Surface the gap. Most executives have no idea what AI adoption actually looks like inside their own organization. They see the seat licenses. They don't see that most people aren't using them, and the ones who are aren't sharing what they've learned. Make that visible. It's much harder to mandate "just do AI" when the data shows that the real problem isn't access or enthusiasm. It's that nothing connects individual effort to team outcomes.
Lead with questions, not objections. This is the lesson the billing system taught me. Instead of "that won't work," ask: "What problem does this solve, and how will we know it worked?". That one question forces strategic thinking without creating conflict. It positions you as the person driving clarity, not the person blocking progress. Being right about a problem doesn't matter if you can't bring people along.

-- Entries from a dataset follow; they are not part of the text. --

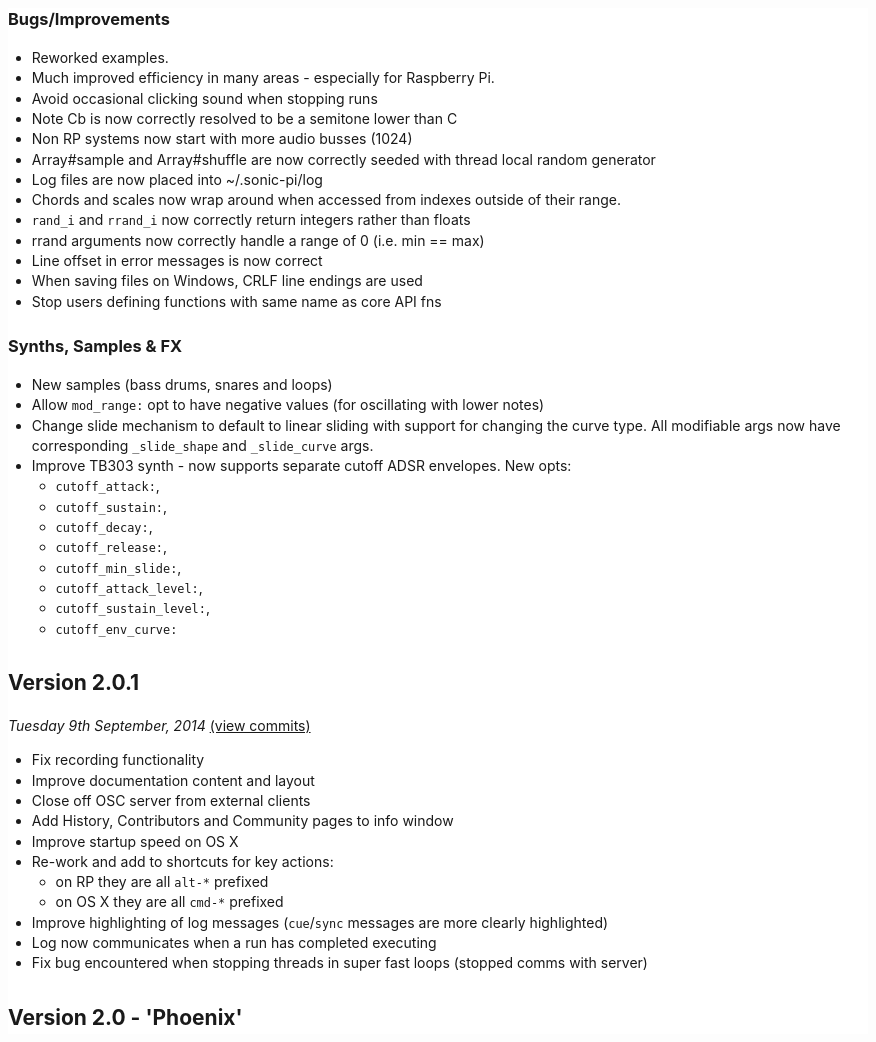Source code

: 
### Bugs/Improvements

* Reworked examples.
* Much improved efficiency in many areas - especially for Raspberry Pi.
* Avoid occasional clicking sound when stopping runs
* Note Cb is now correctly resolved to be a semitone lower than C
* Non RP systems now start with more audio busses (1024)
* Array#sample and Array#shuffle are now correctly seeded with thread local random generator
* Log files are now placed into ~/.sonic-pi/log
* Chords and scales now wrap around when accessed from indexes outside of their range.
* `rand_i` and `rrand_i` now correctly return integers rather than floats
* rrand arguments now correctly handle a range of 0 (i.e. min == max)
* Line offset in error messages is now correct
* When saving files on Windows, CRLF line endings are used
* Stop users defining functions with same name as core API fns


### Synths, Samples & FX

* New samples (bass drums, snares and loops)
* Allow `mod_range:` opt to have negative values (for oscillating with lower notes)
* Change slide mechanism to default to linear sliding with support for changing the curve type. All modifiable args now have corresponding  `_slide_shape` and `_slide_curve` args.
* Improve TB303 synth - now supports separate cutoff ADSR envelopes. New opts:
  - `cutoff_attack:`,
  - `cutoff_sustain:`,
  - `cutoff_decay:`,
  - `cutoff_release:`,
  - `cutoff_min_slide:`,
  - `cutoff_attack_level:`,
  - `cutoff_sustain_level:`,
  - `cutoff_env_curve:`


## Version 2.0.1

*Tuesday 9th September, 2014*
[(view commits)](https://github.com/samaaron/sonic-pi/commits/v2.0.1)

* Fix recording functionality
* Improve documentation content and layout
* Close off OSC server from external clients
* Add History, Contributors and Community pages to info window
* Improve startup speed on OS X
* Re-work and add to shortcuts for key actions:
  - on RP they are all `alt-*` prefixed
  - on OS X they are all `cmd-*` prefixed
* Improve highlighting of log messages (`cue`/`sync` messages are more clearly highlighted)
* Log now communicates when a run has completed executing
* Fix bug encountered when stopping threads in super fast loops (stopped comms with server)


<a name="v2.0"></a>
## Version 2.0 - 'Phoenix'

The position only you can fill
Product leaders already sit at the intersection of business, technology, and user needs. You already translate between stakeholders who see the world differently. The AI adoption gap between executives and teams is the same work, applied to the most urgent organizational challenge most companies face right now.
It's not comfortable. It can be professionally risky—I have the scars to prove it. But no one else in the organization sees the full picture the way you do: what AI can actually do, what your team actually needs, and what your executives are missing. Closing that gap from the middle isn't just part of the job. Right now, it might be the most important part.